:: WHAT TO WORK ON ::
1 - Update the passage of the securities filing excerpt that opens with "On October 22, 2015, the" and closes with "No offering circular was used in connection with this issuance.", rewriting it with "Australia" replaced by "New Zealand".
2 - State whether each statement agrees with the securities filing excerpt, answering yes or no and quoting the deciding words: (a) The Series H convertible preferred stock was sold at $1.00 per share. (b) The common stock issued on December 31, 2015 went to 29 existing stockholders. (c) No offering circular was used for the December 31, 2015 issuance.
3 - Pick up the securities filing excerpt after its final sentence and continue it.

:: SOURCE DOCUMENT ::
┌──
On October 22, 2015, the Company issued 160,000 shares of Series H convertible preferred stock to a total of three investors, each of whom resided in Australia, in consideration for receipt of $1.00 per share, representing an aggregate purchase price of $160,000. These securities were issued in reliance upon the exemptions provided by Regulation S promulgated pursuant to the Securities Act. The issuances involved offers and sales of securities outside the United States. The offers and sales were made in offshore transactions and no directed selling efforts were made by the issuer, a distributor, their affiliates or any persons acting on their behalf. No offering circular was used in connection with this issuance.

 

On December 31, 2015, the Company issued an aggregate of 13,438 shares of the Company’s common stock at a price of $50.00 per share to a total of 29 existing stockholders, each of whom resided in Australia, for receipt of an aggregate of $671,890. These securities were issued in reliance upon the exemptions provided by Regulation S promulgated pursuant to the Securities Act. The issuances involved offers and sales of securities outside the United States. The offers and sales were made in offshore transactions and no directed selling efforts were made by the issuer, a distributor, their affiliates or any persons acting on their behalf. An offering circular was used in connection with this issuance.
└──
[Collected data]
┌──
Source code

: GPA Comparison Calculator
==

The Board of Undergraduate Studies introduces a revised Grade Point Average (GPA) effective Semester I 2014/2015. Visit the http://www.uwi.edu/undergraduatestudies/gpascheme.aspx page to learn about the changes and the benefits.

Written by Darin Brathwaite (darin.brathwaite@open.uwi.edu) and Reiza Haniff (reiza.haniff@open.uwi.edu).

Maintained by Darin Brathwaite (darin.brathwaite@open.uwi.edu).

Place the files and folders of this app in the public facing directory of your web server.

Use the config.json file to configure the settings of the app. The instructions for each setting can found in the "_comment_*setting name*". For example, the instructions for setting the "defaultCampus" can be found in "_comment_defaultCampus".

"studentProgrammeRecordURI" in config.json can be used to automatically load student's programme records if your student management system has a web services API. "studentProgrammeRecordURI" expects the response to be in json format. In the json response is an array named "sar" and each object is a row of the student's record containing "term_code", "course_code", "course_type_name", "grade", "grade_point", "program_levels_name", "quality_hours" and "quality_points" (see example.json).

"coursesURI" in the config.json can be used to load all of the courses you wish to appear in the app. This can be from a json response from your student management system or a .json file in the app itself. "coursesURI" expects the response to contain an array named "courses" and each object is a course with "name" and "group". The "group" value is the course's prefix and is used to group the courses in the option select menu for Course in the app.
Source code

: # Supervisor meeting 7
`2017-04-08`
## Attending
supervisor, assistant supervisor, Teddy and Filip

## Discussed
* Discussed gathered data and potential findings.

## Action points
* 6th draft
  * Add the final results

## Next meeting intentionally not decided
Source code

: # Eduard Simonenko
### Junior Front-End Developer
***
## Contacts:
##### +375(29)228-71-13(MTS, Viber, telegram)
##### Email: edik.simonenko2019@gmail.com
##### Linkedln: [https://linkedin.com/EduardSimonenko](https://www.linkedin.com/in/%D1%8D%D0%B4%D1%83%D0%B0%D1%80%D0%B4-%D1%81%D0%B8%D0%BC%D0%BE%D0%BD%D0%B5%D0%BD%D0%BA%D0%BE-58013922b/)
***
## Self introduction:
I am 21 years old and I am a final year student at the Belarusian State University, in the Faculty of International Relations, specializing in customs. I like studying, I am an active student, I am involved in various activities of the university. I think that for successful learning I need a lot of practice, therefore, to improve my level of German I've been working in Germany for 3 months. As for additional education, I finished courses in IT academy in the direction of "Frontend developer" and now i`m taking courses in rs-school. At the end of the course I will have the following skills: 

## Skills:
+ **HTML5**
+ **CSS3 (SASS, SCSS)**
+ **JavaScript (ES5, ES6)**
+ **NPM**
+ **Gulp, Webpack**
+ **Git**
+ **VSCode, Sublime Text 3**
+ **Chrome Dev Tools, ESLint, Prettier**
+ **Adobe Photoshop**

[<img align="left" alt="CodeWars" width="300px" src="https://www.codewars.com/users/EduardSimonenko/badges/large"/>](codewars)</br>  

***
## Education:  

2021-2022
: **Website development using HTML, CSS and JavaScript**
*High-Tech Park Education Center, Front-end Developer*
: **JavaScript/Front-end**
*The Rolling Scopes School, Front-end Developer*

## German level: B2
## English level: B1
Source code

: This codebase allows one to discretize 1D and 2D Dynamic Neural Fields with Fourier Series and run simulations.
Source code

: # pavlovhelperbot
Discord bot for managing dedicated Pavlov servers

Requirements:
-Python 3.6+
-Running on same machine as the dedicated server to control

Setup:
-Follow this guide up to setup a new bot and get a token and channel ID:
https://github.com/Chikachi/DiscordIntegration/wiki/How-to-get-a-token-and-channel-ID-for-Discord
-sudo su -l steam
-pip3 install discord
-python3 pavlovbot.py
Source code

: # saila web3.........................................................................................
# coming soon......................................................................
└──
:: EXERCISE RESULTS ::
1 -
On October 22, 2015, the Company issued 160,000 shares of Series H convertible preferred stock to a total of three investors, each of whom resided in New Zealand, in consideration for receipt of $1.00 per share, representing an aggregate purchase price of $160,000. These securities were issued in reliance upon the exemptions provided by Regulation S promulgated pursuant to the Securities Act. The issuances involved offers and sales of securities outside the United States. The offers and sales were made in offshore transactions and no directed selling efforts were made by the issuer, a distributor, their affiliates or any persons acting on their behalf. No offering circular was used in connection with this issuance.

2 -
(a) Yes: "in consideration for receipt of $1.00 per share"
(b) Yes: "to a total of 29 existing stockholders"
(c) No: "An offering circular was used in connection with this issuance."

3 -
 

Also on December 31, 2015, all of the holders of shares of the Company’s Series F preferred stock notified the Company of their intention to convert their Series F preferred stock into Company common stock pursuant to the terms of the Series F preferred stock. The Company issued an aggregate of 33,330 shares of Company common stock to a total of five stockholders, each of whom resided in Australia, pursuant to the conversion notices. These securities were issued in reliance upon the exemptions provided by Regulation S promulgated pursuant to the Securities Act. The issuances involved offers and sales of securities outside the United States. The offers and sales were made in offshore transactions and no directed selling efforts were made by the issuer, a distributor, their affiliates or any persons acting on their behalf. No offering circular was used in connection with this issuance.

 

Following the conversions, no shares of Series F preferred stock were outstanding.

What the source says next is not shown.